The input:
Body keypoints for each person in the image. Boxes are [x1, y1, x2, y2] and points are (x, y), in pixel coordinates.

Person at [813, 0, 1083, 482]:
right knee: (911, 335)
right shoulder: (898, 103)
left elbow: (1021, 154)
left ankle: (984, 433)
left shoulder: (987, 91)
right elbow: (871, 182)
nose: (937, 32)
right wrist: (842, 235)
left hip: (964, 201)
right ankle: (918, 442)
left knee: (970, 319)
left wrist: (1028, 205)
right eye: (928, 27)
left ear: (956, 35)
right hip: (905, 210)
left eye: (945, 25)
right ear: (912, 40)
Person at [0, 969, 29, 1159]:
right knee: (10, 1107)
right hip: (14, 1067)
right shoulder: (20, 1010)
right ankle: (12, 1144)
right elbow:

The task:
Every line above should be output exactly as it stands.

Task answer:
Body keypoints for each person in the image. Boxes are [x1, y1, x2, y2] and points are (x, y), in pixel coordinates.

Person at [813, 0, 1083, 482]:
right knee: (911, 335)
right shoulder: (898, 103)
left elbow: (1021, 154)
left ankle: (984, 433)
left shoulder: (987, 91)
right elbow: (871, 182)
nose: (937, 32)
right wrist: (842, 235)
left hip: (964, 201)
right ankle: (918, 442)
left knee: (970, 319)
left wrist: (1028, 205)
right eye: (928, 27)
left ear: (956, 35)
right hip: (905, 210)
left eye: (945, 25)
right ear: (912, 40)
Person at [0, 969, 29, 1159]:
right knee: (10, 1107)
right hip: (14, 1067)
right shoulder: (20, 1010)
right ankle: (12, 1144)
right elbow:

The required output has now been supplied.